A defesa da ex-presidente declarou que nenhum dos membros do conselho tinha ligação política com o governo. “Está claro, pelas próprias atas do Conselho de Administração da Petrobras, que a compra de 50% das ações de Pasadena foi feita com base em avaliações e informações jurídicas e financeiras consideradas íntegras e cabais. Dois anos depois, o conselho foi informado que tais informações eram parciais e incorretas, transmitidas por diretor hoje condenado por corrupção”, informou.

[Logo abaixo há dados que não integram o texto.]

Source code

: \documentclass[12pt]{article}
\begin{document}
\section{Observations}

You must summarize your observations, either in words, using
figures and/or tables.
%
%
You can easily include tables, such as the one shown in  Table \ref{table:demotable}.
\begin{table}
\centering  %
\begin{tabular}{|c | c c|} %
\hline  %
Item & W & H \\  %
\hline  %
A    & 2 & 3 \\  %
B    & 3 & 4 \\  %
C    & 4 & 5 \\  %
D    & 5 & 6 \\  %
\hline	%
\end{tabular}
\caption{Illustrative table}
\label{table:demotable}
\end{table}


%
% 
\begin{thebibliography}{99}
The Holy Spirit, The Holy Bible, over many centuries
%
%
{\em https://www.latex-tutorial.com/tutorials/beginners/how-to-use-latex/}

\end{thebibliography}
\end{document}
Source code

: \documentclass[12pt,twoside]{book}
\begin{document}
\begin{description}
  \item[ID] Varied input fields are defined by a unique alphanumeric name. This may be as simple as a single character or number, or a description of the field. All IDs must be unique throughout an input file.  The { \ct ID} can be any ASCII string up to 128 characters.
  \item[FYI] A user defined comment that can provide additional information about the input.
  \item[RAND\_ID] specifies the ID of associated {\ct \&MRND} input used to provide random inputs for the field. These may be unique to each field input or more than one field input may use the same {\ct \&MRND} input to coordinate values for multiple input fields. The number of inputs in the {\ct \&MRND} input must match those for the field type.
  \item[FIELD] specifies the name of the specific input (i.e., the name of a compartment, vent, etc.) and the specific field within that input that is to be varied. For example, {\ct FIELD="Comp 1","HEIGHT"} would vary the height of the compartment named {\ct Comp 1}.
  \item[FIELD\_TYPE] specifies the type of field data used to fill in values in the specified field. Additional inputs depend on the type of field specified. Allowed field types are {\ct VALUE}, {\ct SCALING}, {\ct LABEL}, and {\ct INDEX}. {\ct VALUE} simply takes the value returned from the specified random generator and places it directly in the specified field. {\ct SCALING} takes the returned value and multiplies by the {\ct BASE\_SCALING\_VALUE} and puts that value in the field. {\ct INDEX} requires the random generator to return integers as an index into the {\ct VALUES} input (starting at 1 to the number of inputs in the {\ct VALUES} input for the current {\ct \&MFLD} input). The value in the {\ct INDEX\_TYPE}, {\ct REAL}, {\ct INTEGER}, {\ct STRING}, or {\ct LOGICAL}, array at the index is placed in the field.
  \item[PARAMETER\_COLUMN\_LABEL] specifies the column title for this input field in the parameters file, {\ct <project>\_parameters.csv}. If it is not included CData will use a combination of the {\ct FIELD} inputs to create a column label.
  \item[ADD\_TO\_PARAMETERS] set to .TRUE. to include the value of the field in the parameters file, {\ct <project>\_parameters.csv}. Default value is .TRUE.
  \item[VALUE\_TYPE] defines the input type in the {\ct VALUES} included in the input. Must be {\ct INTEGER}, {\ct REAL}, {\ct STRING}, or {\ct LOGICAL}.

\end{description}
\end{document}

A nota divulgada pela assessoria de imprensa de Dilma destaca o trecho de um parecer do Ministério Público Federal, de 22 de julho de 2014, o qual afirma que “não é possível imputar o cometimento de delitos de nenhuma espécie aos membros do Conselho de Administração, mormente quando comprovado que todas as etapas e procedimentos referentes ao perfazimento do negócio foram cumpridas”.

O TCU, em diversos julgamentos entre 2014 e 2017, diz a defesa, isentou o Conselho de Administração da Petrobras, presidido por Dilma Rousseff, de prejuízo na compra de Pasadena. “A presidenta eleita Dilma Rousseff vai apresentar mais uma vez o devido recurso para comprovar que não houve qualquer ato ilegal ou irregular que o Conselho à época tivesse conhecimento.”

O bloqueio de bens pelo TCU também atinge os ex-membros do conselho Antonio Palocci, José Sergio Gabrielli, Claudio Luis da Silva Haddad, Fabio Colletti Barbosa e Gleuber Vieira. O montante cobrado de todos é de US$ 580 milhões. Cabe recurso da decisão do tribunal.